Investors the world over are keenly awaiting details on both drugs, but some analysts said it will still take a long time to distribute an effective vaccine.
In the currency market, the New Zealand dollar soared for a second consecutive session to a 19-month high as investors unwound bets on the introduction of negative interest rates.
The kiwi got an added boost after Reserve Bank of New Zealand Assistant Governor Christian Hawkesby said the economy required less stimulus than it did in August.
The U.S. dollar edged lower against the yen and yuan as traders adjusted positions before U.S. President-elect Joe Biden takes office next year.
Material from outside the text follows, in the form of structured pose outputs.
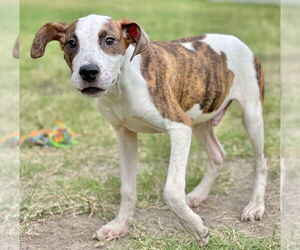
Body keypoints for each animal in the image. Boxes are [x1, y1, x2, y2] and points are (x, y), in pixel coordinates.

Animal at [30, 14, 266, 246]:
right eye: (72, 43)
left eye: (109, 40)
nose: (88, 72)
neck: (120, 87)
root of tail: (235, 39)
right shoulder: (125, 134)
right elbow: (127, 188)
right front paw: (119, 226)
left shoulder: (179, 126)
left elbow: (172, 190)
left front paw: (196, 229)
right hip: (199, 119)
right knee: (218, 154)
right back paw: (198, 195)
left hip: (251, 115)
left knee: (260, 162)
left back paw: (255, 206)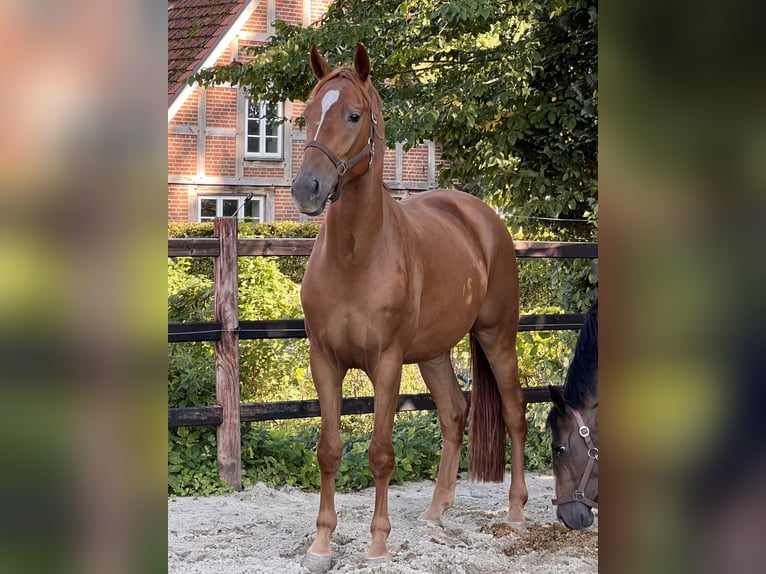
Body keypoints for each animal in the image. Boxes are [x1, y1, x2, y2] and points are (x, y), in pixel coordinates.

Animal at [292, 44, 532, 572]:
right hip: (434, 353)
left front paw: (378, 543)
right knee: (455, 413)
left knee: (514, 412)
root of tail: (482, 217)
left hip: (497, 336)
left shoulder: (386, 364)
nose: (306, 189)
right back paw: (435, 512)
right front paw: (321, 543)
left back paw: (516, 511)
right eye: (307, 114)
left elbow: (381, 452)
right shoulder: (324, 360)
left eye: (353, 115)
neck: (356, 256)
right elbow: (329, 450)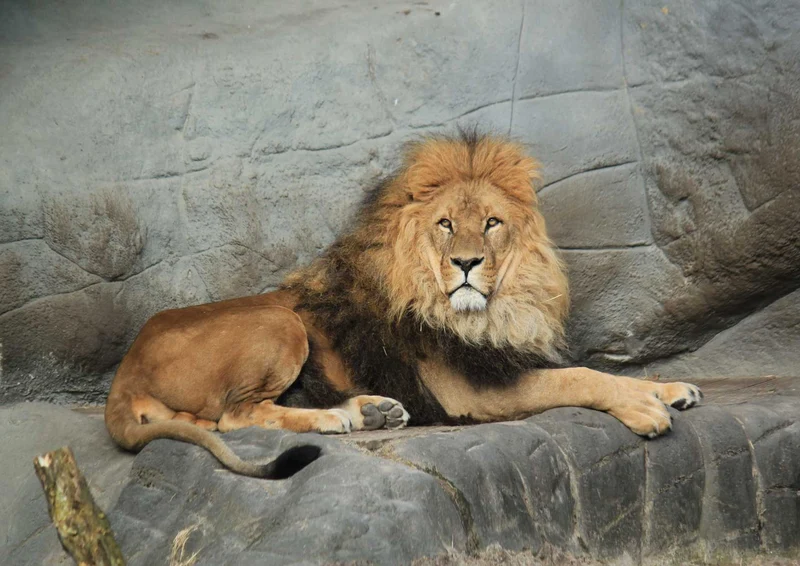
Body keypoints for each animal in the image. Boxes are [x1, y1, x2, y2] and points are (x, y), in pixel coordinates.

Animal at [105, 131, 702, 477]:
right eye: (446, 224)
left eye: (491, 222)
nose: (467, 263)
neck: (494, 312)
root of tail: (124, 372)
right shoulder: (472, 390)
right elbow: (580, 376)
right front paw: (645, 409)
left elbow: (606, 371)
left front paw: (670, 387)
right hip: (279, 321)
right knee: (234, 416)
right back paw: (335, 418)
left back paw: (371, 410)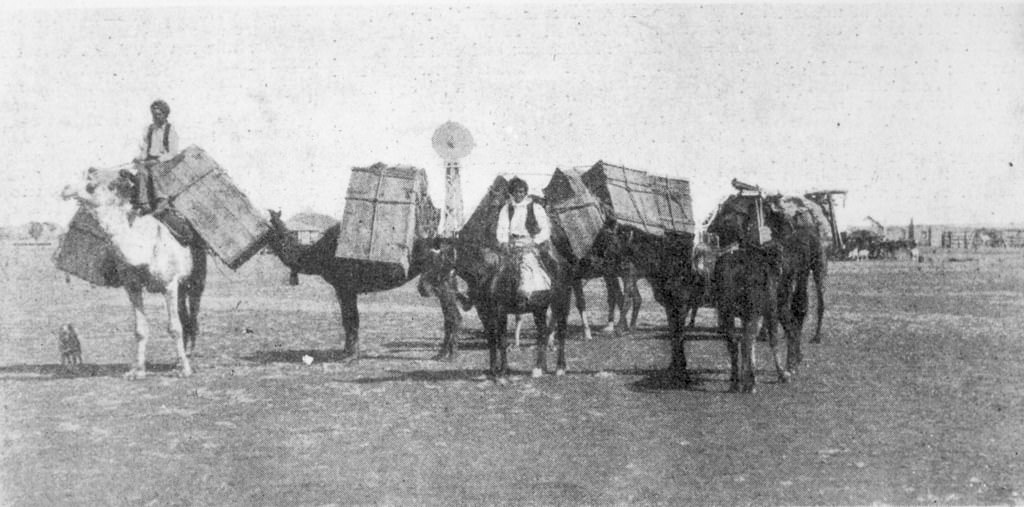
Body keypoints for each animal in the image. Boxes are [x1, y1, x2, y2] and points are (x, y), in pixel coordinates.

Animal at [60, 169, 205, 378]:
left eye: (91, 184)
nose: (65, 189)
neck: (142, 246)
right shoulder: (132, 286)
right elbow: (140, 329)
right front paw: (137, 371)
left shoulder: (168, 284)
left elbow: (174, 327)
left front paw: (185, 370)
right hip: (181, 284)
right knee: (184, 315)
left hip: (196, 278)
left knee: (192, 315)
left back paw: (187, 356)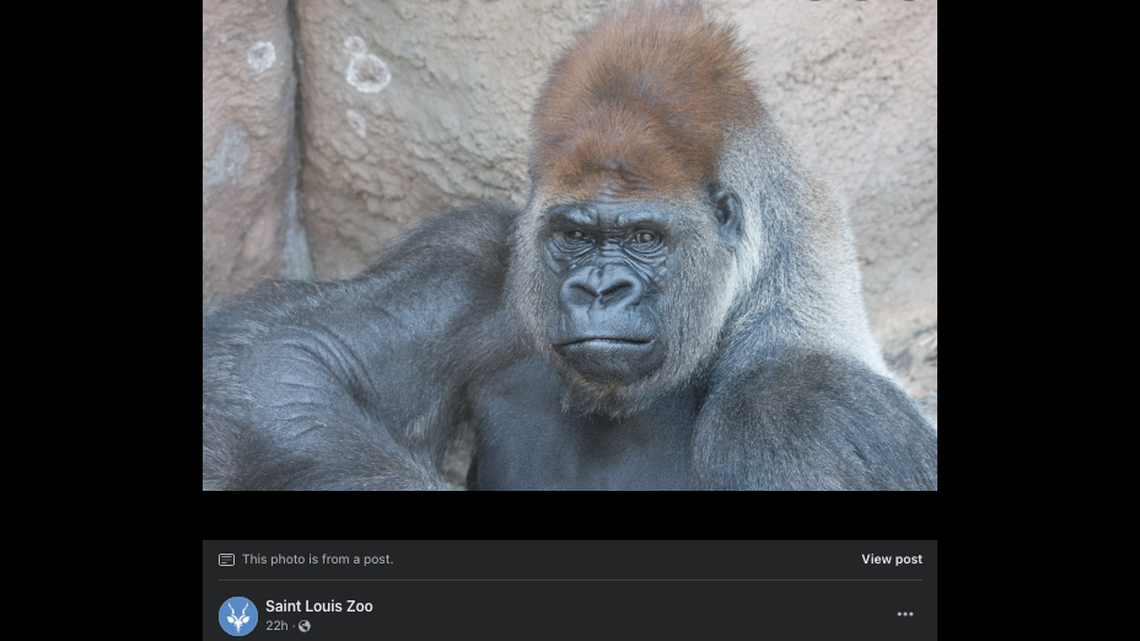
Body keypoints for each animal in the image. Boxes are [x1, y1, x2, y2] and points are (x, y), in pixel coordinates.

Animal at [203, 1, 936, 490]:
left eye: (644, 237)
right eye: (577, 237)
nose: (598, 289)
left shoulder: (799, 417)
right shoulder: (477, 258)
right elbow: (282, 356)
Global oil benchmark Brent rose 0.02% to $43.81 a barrel, which is near a two-month high. U.S. crude futures also gained 0.14% to $41.51 a barrel.
“Crude markets remain torn by the bleak near-term picture with curfews, closures and shutdowns becoming more widespread across the U.S. and Europe; and the medium-term picture where vaccines may bring a return to more normal conditions,” Westpac analysts for Australia and New Zealand wrote in a note Thursday.
Spot gold edged up 0.27% to $1,869.75 an ounce.
Benchmark 10-year Treasury yields fell slightly to 0.9357% and the yield curve flattened in Asian trade. The U.S. bond market was closed on Wednesday in observance of Veterans Day after the 10-year yield reached the highest level since March.